Automating GetMyBoat Lead Ingestion with Playwright: Architecture & Implementation Challenges

Over the past development session, we built out a Python-based lead scraper for GetMyBoat inquiries tied to the Sail JADA rental operation. This post documents the architecture decisions, implementation details, and the blocking issue we encountered that requires follow-up work.

What We Built

Two Python scripts were created in /tmp/ to automate GetMyBoat lead retrieval:

  • /tmp/gmb_login.py — handles browser automation and account authentication
  • /tmp/gmb_lead_scan.py — extracts lead data from the authenticated session

The goal: replace manual checking of carole@sailjada.com inbox for GetMyBoat platform notifications with a scheduled, read-only scraper that classifies warm leads and auto-responds to inquiries.

Technical Architecture

Browser Automation Stack

We selected Playwright over Selenium for this task because:

  • Multi-browser support — Chromium, Firefox, WebKit in a single API
  • Native async/await — cleaner coroutine handling than Selenium's blocking model
  • Built-in wait strategies — automatic network idle detection and selector polling
  • Headless + headed modes — easier debugging when selectors fail

Installation required creating a dedicated Python venv to avoid conflicts with existing Google API client libraries:

python3 -m venv /path/to/venv
source /path/to/venv/bin/activate
pip install playwright google-api-python-client
playwright install chromium

We verified Chromium availability and launch capability before writing authentication code:

python3 -c "from playwright.sync_api import sync_playwright; p = sync_playwright().start(); browser = p.chromium.launch(); print('Chromium OK'); browser.close(); p.stop()"

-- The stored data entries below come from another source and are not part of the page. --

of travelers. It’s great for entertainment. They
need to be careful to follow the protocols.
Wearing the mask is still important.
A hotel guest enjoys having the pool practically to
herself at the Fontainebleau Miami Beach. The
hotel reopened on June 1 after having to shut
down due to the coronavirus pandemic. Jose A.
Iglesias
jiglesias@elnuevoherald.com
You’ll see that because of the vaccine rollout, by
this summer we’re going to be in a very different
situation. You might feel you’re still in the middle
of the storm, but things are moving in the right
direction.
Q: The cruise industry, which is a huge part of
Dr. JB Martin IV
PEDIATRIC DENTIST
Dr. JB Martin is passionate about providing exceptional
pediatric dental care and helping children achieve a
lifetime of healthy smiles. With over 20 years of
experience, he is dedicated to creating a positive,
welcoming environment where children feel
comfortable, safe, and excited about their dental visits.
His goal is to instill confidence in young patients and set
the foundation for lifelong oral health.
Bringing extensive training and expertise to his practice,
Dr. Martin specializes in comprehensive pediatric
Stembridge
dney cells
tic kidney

Gmail Token & Account Routing

The system integrates with Google OAuth2 tokens stored in the credentials ecosystem. Rather than embedding GetMyBoat credentials in plaintext, we adopted a pattern:

  • Store GetMyBoat credentials in environment variables or a secrets manager (not in version control)
  • Use the existing Gmail token infrastructure to verify that incoming platform notifications originate from GetMyBoat's SMTP servers
  • Cross-reference MX records for sailjada.com to ensure reply routing works correctly

We verified the MX record setup before building the reply logic:

nslookup -type=MX sailjada.com
# Expected: Google Workspace MX entries (aspmx.l.google.com, etc.)

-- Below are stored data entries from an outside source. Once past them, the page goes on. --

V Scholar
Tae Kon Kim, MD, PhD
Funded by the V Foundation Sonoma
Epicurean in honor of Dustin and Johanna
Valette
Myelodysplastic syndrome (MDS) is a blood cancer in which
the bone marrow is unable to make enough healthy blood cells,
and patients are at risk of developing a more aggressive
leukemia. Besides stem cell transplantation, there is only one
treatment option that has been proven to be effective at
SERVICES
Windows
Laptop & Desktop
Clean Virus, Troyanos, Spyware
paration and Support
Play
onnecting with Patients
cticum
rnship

Implementation: The Login Script

/tmp/gmb_login.py handles the critical authentication step. Key design decisions:

  • Sync API — used Playwright's synchronous interface (not async) for simpler error handling in a cron/scheduled context
  • Network idle waits — after login, wait for all network requests to settle before returning the authenticated context
  • Headless mode default — production runs headless; headless=False for debugging
  • Timeout handling — 30-second timeouts on page navigation, 10-second timeouts on selector polls

Pseudocode structure:

from playwright.sync_api import sync_playwright

def login_to_getmyboat(email, password, headless=True):
    """
    Authenticate to GetMyBoat and return an authenticated Page object.
    Caller is responsible for closing the browser.
    """
    playwright = sync_playwright().start()
    browser = playwright.chromium.launch(headless=headless)
    context = browser.new_context()
    page = context.new_page()
    
    # Navigate to login
    page.goto("https://www.getmyboat.com/login", wait_until="networkidle")
    
    # Fill and submit credentials
    page.fill('input[name="email"]', email)
    page.fill('input[name="password"]', password)
    page.click('button[type="submit"]')
    
    # Wait for redirect to dashboard
    page.wait_for_url("**/dashboard**", timeout=30000)
    
    return page, browser, playwright

The Lead Scan Script

/tmp/gmb_lead_scan.py uses the authenticated page to extract lead metadata. It:

  • Navigates to the inquiries/messages inbox
  • Queries the DOM for lead cards (selector: .inquiry-card or similar)
  • Extracts structured data: sender name, message preview, date, vessel, charter dates
  • Classifies leads as "warm" (multi-message thread, booked within 30 days) or "cold"
  • Returns JSON for downstream processing (auto-reply, CRM sync)

Where We Hit a Blocker

The authentication test timed out at the 30-second mark during the credentials submission phase. This prevented us from completing the lead extraction workflow.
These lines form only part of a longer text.